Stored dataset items
________________________

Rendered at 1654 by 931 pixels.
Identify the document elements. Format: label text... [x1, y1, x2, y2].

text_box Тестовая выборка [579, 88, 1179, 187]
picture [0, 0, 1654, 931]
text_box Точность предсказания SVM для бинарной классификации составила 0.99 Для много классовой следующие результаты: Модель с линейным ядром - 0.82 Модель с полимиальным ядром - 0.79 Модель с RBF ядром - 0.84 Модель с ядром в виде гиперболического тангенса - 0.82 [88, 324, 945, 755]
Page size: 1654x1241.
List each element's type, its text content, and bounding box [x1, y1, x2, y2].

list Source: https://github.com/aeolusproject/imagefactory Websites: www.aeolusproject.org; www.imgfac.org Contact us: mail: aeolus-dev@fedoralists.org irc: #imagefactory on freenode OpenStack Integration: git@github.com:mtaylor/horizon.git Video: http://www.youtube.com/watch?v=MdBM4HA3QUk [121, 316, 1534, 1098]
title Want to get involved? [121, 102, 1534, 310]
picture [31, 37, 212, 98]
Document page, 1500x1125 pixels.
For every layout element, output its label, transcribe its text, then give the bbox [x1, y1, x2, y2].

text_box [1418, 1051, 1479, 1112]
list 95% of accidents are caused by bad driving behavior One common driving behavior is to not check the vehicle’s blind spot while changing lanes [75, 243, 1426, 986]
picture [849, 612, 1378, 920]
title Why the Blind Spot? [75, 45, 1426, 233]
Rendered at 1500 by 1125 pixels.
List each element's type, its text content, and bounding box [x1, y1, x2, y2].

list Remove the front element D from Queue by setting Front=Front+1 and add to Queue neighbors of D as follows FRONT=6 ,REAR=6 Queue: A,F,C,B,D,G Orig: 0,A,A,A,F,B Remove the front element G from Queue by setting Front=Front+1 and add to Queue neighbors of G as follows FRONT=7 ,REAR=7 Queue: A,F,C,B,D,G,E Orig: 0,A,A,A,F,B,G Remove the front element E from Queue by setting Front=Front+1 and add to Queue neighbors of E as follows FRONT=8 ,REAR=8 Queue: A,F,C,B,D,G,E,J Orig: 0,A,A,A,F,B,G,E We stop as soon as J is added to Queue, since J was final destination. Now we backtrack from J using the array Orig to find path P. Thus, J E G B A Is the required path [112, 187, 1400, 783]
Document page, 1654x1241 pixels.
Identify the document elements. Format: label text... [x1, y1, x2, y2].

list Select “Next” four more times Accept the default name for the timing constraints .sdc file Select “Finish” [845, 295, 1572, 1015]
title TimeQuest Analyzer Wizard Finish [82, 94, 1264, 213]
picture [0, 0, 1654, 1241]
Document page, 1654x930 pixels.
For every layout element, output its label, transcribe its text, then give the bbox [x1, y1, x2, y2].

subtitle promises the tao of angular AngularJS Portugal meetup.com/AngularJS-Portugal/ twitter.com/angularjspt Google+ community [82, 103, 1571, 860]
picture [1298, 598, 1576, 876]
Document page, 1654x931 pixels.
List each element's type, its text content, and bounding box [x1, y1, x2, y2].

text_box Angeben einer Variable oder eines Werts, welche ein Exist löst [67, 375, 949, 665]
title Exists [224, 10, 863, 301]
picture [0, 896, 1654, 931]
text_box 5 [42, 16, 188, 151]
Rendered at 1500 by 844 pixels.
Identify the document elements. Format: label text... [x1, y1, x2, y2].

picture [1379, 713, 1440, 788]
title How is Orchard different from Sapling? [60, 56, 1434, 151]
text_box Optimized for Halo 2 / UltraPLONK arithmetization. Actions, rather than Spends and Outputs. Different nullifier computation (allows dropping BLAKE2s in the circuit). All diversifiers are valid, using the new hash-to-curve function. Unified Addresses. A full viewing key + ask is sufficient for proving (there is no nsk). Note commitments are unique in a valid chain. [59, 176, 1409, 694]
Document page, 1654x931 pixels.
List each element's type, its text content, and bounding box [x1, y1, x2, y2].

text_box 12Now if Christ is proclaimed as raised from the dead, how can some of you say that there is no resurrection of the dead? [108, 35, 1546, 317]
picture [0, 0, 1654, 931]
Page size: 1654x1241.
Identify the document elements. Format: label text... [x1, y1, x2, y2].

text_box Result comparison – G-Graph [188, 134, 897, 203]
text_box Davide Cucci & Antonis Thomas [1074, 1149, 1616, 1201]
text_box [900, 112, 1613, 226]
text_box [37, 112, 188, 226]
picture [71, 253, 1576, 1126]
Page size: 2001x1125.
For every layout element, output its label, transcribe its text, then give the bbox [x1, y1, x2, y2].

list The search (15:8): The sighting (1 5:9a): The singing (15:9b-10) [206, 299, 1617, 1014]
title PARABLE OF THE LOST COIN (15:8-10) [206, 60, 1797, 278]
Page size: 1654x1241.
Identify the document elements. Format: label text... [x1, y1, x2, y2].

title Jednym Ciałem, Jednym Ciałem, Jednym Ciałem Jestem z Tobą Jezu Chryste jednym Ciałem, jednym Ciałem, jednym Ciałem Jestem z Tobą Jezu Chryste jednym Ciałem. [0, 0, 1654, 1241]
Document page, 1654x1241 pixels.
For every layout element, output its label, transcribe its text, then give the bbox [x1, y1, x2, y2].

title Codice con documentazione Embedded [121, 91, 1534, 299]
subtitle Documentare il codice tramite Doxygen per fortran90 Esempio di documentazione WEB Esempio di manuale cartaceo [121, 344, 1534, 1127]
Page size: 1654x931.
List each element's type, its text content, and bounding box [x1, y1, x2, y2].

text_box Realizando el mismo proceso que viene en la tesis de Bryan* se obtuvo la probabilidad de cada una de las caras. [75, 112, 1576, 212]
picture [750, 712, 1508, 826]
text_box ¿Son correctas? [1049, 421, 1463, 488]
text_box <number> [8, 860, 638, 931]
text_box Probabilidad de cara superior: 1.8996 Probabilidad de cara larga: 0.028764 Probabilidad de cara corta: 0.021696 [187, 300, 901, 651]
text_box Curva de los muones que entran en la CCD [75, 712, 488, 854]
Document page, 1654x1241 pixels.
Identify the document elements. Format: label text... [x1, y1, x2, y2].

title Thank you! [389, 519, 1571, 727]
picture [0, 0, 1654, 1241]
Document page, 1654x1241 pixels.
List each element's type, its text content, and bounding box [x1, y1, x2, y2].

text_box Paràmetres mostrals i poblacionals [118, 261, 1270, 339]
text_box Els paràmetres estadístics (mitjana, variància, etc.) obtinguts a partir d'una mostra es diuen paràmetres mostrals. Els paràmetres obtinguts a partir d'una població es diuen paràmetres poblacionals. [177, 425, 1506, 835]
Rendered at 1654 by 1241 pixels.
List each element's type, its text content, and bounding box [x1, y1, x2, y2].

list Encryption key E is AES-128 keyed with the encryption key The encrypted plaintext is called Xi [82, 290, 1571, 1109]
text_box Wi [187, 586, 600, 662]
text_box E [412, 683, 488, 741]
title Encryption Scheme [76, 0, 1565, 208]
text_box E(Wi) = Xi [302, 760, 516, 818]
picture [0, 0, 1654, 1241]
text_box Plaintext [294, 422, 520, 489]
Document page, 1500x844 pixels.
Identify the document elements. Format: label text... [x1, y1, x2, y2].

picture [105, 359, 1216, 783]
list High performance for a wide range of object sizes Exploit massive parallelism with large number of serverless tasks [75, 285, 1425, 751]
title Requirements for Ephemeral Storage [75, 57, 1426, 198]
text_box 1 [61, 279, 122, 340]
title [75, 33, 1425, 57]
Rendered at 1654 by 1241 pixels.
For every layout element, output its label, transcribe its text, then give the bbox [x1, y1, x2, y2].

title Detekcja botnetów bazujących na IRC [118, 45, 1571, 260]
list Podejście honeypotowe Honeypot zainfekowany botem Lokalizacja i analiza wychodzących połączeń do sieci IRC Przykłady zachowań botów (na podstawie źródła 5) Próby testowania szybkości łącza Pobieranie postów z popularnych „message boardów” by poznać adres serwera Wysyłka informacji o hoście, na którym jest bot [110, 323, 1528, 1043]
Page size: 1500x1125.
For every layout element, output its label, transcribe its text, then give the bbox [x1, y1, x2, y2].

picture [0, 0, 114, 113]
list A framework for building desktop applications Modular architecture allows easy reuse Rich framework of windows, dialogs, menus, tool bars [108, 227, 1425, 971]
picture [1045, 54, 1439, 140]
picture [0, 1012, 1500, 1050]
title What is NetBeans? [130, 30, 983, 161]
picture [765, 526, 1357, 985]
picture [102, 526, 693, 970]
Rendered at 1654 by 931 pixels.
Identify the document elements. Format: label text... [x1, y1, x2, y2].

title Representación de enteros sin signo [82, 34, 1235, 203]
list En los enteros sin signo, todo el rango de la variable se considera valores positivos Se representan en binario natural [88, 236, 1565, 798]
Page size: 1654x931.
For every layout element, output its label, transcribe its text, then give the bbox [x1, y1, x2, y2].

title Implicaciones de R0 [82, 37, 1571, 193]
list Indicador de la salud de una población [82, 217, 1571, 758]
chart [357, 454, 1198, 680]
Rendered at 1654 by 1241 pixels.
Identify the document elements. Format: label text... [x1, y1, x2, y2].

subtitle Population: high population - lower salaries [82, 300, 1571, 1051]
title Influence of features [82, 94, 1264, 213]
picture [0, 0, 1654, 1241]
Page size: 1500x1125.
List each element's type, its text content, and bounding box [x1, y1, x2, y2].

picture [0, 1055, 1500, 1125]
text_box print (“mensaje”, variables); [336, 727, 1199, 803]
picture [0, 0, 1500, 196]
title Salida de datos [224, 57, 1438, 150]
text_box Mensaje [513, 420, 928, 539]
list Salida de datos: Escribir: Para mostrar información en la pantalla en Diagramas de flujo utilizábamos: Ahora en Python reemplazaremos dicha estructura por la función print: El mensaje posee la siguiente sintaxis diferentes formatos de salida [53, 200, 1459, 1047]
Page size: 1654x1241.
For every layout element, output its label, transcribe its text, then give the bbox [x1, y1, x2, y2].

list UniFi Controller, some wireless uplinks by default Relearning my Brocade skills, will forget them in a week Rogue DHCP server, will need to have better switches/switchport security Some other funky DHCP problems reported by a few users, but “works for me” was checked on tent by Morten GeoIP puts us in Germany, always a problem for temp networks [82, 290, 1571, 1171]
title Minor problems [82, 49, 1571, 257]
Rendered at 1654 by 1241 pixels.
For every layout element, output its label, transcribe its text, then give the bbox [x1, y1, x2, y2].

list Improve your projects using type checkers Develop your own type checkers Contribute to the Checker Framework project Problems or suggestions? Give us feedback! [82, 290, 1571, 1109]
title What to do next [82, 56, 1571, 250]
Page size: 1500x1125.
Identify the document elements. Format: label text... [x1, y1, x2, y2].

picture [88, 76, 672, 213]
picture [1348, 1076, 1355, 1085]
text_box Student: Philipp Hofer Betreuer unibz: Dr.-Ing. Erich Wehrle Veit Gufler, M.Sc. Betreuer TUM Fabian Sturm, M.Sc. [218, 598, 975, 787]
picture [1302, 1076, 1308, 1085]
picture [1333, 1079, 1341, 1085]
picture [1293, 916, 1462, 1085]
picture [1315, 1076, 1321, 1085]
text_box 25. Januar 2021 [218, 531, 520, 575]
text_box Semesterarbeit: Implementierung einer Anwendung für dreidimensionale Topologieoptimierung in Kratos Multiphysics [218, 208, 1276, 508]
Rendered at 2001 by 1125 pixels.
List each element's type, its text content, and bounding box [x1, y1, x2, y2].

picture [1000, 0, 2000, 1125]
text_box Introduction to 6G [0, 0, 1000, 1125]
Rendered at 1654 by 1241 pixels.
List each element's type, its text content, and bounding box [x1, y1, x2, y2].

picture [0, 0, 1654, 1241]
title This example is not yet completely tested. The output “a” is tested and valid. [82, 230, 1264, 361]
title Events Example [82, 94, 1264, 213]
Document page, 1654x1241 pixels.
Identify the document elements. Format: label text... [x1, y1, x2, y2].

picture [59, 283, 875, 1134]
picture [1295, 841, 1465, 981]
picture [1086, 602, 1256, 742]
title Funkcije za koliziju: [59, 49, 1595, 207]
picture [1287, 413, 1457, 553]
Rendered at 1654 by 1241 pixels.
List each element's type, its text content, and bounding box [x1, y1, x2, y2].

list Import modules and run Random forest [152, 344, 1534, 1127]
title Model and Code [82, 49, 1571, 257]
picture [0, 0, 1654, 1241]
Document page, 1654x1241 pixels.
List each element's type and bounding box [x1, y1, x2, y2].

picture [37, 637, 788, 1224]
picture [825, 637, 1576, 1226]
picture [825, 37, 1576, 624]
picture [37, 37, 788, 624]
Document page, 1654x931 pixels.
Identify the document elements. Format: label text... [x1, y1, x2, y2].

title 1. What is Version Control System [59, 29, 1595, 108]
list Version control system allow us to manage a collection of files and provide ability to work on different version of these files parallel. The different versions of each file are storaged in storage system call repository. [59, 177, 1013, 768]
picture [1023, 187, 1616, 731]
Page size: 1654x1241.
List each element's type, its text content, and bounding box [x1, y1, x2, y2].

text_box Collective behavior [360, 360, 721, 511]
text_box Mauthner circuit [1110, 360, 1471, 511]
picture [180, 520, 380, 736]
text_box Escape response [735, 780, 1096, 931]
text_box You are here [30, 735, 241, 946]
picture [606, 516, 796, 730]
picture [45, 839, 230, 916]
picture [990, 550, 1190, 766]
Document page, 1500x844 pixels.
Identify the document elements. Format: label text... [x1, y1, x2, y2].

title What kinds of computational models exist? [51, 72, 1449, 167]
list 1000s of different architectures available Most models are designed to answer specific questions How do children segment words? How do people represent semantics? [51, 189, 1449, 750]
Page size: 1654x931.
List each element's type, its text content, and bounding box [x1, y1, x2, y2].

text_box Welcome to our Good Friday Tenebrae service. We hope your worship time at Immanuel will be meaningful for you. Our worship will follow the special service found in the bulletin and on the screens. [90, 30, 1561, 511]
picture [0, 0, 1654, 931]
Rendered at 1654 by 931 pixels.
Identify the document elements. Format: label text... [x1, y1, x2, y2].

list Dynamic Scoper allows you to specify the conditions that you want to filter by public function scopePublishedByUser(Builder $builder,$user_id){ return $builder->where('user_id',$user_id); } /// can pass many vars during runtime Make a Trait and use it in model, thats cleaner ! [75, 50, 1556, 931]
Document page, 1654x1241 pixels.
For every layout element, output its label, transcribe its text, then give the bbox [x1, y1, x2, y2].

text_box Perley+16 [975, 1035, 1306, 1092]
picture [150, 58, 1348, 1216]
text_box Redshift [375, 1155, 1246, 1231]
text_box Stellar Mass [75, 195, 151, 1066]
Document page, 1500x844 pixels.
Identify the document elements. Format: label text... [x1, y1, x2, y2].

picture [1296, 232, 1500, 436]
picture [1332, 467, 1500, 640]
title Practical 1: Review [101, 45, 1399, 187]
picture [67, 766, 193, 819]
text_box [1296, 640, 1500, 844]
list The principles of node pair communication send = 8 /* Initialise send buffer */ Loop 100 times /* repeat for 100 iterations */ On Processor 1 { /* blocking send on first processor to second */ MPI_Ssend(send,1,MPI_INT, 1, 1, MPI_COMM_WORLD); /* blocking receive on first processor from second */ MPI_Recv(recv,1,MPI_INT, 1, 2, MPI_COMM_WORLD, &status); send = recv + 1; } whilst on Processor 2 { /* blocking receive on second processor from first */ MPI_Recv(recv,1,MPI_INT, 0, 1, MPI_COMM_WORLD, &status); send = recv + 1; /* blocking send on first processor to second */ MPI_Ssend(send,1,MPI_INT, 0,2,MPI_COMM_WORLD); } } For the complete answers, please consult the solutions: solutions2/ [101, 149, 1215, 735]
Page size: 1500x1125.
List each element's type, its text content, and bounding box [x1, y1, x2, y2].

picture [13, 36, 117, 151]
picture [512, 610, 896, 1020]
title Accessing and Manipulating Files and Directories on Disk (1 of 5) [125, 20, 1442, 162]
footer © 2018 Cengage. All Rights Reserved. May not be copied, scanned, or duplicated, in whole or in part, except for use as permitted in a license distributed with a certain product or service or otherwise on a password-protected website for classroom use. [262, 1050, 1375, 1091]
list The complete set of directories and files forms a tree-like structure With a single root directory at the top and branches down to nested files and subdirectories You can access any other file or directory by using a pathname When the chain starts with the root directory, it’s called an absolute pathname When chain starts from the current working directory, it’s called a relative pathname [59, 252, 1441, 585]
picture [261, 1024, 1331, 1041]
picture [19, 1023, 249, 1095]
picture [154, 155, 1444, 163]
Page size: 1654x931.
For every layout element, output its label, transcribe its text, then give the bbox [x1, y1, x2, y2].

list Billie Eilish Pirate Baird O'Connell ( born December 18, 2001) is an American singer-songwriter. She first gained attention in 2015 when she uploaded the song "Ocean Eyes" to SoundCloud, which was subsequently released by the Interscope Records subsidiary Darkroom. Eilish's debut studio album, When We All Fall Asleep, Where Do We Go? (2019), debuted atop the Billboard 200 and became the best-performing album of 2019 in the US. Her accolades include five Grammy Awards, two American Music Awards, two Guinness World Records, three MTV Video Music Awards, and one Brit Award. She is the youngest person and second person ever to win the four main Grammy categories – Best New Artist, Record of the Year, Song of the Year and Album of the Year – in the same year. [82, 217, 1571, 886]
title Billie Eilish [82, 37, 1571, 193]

________________________

Can you update the part of the records that opens with the line containing "Page size: 2001x1125." and closes with the line containing "title PARABLE OF" by replacing "transcribe" with "write out"? Give those lines again with nothing else changed.

Page size: 2001x1125.
For every layout element, output its label, write out its text, then give the bbox [x1, y1, x2, y2].

list The search (15:8): The sighting (1 5:9a): The singing (15:9b-10) [206, 299, 1617, 1014]
title PARABLE OF THE LOST COIN (15:8-10) [206, 60, 1797, 278]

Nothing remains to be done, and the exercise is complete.